Ethereum flashes a classic bullish pattern in its Bitcoin pair, hinting at 50% upside
The formation of a bullish trading pattern suggests that the ETH/BTC pair could be on the verge of a trend reversal.
Ether has a 61% chance of breaking out versus Bitcoin
The bullish cues emerge primarily from a classic technical setup dubbed a “cup-and-handle” pattern. It forms when the price undergoes a U-shaped recovery (cup) followed by a slight downward shift (handle) — all while maintaining a common resistance level (neckline).
Traditional analysts perceive the cup and handle as a bullish setup, with veteran Tom Bulkowski noting that the pattern meets its profit target 61% of all time. Theoretically, a cup-and-handle pattern’s profit target is measured by adding the distance between its neckline and lowest point to the neckline level.
The Ether-to-Bitcoin ratio (or ETH/BTC), a widely tracked pairing, has halfway painted a similar setup. The pair now awaits a breakout above its neckline resistance level of around 0.079 BTC, as illustrated in the chart below.
As a result, a decisive breakout move above the cup-and-handle neckline of 0.079 BTC could push Ether’s price toward 0.123 BTC, or over 50%, by early 2023.
Time to turn bullish on ETH?
Ether’s strong interim fundamentals compared with Bitcoin further improve its possibility of undergoing a 50% price rally in the future.
For starters, Ether’s annual supply rate fell drastically in October, partly due to a fee-burning mechanism called EIP-1559 that removes a certain amount of ETH from permanent circulation whenever an on-chain transaction occurs.
XEN Crypto, a social mining project, was mainly responsible for raising the number of on-chain Ethereum transactions in October, leading to a higher number of ETH burns, as Cointelegraph previously covered.
Over 2.69 million ETH (approximately $8.65 billion) has gone out of circulation since the EIP-1559 update went live on Ethereum in August 2021, according to data from EthBurned.info.
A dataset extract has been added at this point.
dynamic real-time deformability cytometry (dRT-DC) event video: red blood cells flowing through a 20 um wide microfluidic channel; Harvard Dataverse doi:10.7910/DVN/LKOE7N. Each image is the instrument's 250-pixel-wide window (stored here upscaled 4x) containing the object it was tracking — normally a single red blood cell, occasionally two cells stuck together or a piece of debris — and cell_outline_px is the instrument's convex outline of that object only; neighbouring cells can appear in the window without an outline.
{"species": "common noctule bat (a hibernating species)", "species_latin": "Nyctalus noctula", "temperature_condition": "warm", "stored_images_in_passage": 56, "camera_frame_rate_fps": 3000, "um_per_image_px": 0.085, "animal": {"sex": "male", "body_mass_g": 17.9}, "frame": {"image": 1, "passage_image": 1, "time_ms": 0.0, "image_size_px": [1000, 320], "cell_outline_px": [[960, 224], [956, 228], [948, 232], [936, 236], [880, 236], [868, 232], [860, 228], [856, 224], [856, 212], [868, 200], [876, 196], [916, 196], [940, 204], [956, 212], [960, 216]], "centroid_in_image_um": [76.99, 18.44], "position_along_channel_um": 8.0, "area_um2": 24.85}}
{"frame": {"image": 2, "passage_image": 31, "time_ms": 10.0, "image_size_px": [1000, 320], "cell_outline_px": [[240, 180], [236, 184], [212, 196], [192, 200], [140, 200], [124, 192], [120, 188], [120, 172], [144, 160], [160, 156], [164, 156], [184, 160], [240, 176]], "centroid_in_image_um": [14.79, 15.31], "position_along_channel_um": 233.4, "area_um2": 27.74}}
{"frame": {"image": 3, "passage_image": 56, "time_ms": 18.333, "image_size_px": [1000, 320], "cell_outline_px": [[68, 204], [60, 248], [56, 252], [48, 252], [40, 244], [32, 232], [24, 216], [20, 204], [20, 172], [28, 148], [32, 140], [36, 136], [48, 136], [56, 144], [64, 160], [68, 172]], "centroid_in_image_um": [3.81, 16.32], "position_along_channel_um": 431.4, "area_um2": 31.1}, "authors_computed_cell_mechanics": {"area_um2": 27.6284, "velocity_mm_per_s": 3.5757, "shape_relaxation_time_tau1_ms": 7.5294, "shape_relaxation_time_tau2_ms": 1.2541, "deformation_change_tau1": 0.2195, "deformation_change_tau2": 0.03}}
It shows that the more clogged the Ethereum network becomes, the higher Ether’s probability of entering a “deflationary” mode gets. So, a depleting ETH supply may prove bullish, if the coin’s demand rises simultaneously.
In addition, Ethereum’s transition to a proof-of-stake consensus mechanism via “the Merge” has acted as an Ether-supply sucker, given that each staker — whether an individual or a pool — is required to lock away 32 ETH in a smart contract to earn annual yields.
The total supply held by Ethereum’s PoS smart contract reached an all-time high of 14.61 million ETH on Oct. 31.
In contrast, Bitcoin, a proof-of-work (PoW) blockchain that requires miners to solve complex mathematical algorithms to earn rewards, faces persistent selling pressure.
In other words, there is a comparatively higher selling pressure for Bitcoin versus Ether.
ETH/BTC needs to break the range resistance
Ether’s road to a 50% price rally versus Bitcoin has one strong resistance area midway, acting as a potential joy killer for bulls.
In detail, the 0.07 BTC–0.08 BTC range has served as a strong resistance area since May 2021, as shown below. For instance, the December 2021 pullback that started after testing the said range as resistance resulted in a 45% price correction by mid-June 2022.
A similar pullback could have ETH test the 0.057–0.052 range as its primary support target by the end of this year or early 2023.